Shrinkage: Economists are writing off the sharp 2.9% drop in first-quarter GDP as a temporary contraction. Maybe. What isn't temporary is President Obama's massively subpar growth record over the past five years.

When the Commerce Department said two months ago the economy had eked out a 0.1% gain in the first quarter, the White House and various economists said growth would have been higher if not for the bitter winter. When Commerce revised that number down to -1% in May, the same crowd again blamed Jack Frost.

Now that it turns out the economy contracted 2.9% in the first three months of the year — the largest drop since 2009 and the sharpest downward revision in the government's history of making such estimates — everyone says "no biggie." These are, you see, backward-looking numbers; all signs point to growth ahead.

We've heard this "prosperity is just around the corner" promise countless times since President Obama took office, only to see it vanish once the corner is turned. The bigger problem is that Obama has set the country on what appears to be a permanently lower growth track.

Here's the grim reality:

In the nearly five years since the Obama recovery started — just months into Obama's first term — real gross domestic product has increased only 10.2%. That's less than half the average growth rate for every other economic recovery since World War II, and almost a third less than the pace set during the Reagan recovery.

Looked at in dollar terms, if the Obama recovery had merely been average, GDP today would be $1.6 trillion bigger than it is.

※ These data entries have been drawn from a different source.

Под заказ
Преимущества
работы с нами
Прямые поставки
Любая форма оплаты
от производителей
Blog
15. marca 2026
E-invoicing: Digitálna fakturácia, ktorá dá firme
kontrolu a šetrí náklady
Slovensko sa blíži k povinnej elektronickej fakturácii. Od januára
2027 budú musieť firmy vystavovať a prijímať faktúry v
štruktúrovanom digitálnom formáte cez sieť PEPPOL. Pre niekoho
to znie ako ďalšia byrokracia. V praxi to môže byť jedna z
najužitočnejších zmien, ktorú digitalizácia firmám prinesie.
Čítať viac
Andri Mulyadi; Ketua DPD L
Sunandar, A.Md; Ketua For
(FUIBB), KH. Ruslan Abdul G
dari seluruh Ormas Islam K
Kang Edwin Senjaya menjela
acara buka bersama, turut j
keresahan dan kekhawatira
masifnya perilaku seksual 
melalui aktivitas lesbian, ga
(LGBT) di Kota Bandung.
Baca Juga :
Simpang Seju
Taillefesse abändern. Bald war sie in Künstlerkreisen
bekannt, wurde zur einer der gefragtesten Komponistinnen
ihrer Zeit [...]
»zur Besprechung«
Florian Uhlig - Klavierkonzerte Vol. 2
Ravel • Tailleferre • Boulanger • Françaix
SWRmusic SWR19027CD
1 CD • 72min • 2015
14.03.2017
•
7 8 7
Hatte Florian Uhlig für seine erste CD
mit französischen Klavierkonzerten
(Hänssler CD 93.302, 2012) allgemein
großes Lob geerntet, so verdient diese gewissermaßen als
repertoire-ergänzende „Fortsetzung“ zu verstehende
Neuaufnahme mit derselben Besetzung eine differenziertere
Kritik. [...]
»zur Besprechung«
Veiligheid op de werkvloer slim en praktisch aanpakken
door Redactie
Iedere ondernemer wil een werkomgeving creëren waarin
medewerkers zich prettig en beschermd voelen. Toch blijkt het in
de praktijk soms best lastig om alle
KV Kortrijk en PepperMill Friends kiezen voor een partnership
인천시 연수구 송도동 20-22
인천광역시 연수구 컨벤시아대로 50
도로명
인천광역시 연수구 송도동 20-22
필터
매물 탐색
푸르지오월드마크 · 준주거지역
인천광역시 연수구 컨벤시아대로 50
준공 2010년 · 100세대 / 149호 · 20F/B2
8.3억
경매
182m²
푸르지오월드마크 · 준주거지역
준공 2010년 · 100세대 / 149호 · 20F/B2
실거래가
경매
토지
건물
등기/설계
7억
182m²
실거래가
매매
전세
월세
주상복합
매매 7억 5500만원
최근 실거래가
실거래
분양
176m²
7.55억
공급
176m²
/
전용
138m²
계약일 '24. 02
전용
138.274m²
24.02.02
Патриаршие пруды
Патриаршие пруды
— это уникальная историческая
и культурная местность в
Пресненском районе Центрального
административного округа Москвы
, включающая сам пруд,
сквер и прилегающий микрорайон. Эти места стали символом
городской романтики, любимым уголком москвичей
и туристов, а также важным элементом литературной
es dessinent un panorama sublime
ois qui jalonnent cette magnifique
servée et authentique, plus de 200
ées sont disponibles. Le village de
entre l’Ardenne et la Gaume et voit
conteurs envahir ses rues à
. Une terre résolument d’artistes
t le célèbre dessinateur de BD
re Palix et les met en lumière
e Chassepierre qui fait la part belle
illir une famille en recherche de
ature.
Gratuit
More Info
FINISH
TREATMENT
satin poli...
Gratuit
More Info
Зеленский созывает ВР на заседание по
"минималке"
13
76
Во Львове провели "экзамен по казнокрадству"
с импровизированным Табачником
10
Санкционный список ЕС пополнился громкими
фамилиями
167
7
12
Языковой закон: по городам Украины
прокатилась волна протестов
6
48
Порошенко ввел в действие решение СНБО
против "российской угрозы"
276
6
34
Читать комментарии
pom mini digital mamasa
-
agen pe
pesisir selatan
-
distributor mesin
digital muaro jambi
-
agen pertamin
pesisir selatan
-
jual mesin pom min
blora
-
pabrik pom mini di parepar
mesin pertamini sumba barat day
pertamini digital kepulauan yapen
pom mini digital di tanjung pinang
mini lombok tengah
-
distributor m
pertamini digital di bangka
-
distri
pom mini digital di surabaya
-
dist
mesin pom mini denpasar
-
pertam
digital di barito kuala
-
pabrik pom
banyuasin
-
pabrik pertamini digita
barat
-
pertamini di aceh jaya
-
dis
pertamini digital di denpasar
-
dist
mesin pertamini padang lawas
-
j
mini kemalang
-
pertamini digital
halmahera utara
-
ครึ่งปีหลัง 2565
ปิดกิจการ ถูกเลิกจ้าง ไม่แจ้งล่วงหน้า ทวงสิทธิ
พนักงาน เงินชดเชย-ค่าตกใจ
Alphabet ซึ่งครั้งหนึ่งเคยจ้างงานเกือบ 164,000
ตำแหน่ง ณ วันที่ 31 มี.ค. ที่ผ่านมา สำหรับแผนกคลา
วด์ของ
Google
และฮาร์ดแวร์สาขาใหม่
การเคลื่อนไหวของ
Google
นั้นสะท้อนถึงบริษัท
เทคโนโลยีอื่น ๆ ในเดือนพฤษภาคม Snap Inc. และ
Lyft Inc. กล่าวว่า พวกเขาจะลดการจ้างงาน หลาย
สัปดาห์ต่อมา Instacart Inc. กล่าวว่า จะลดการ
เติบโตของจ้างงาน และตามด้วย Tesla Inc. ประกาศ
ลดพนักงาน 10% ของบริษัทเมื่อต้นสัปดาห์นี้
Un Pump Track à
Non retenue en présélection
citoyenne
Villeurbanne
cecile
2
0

If growth had kept pace with the Reagan recovery, GDP would be $2.2 trillion bigger.

The picture is equally dismal on jobs. Obama says more than 8 million have been created since early 2010 — when employment hit rock bottom — but he fails to note that the working-age population climbed almost exactly that amount since then, which is why the worker-to-population ratio remains stuck at three-decade lows.

If the job market under Obama had kept pace with the average postwar recovery, 7.8 million more people would have jobs today. Had it kept pace with the Reagan recovery, 13.7 million more Americans would be gainfully employed.

Even George W. Bush has a better record on jobs than Obama, when you compare apples to apples. By this point in the Bush recovery, unemployment was down to 5%; today, it's 6.3%.

That's still being unfair to Bush, given that millions dropped out of the labor force under Obama, and so aren't counted as unemployed. If you control for this, the jobless rate under Obama today would be 10.9%.

Prosperity may indeed be around the corner. But that corner isn't likely to arrive until after we get a new economic leadership team in place.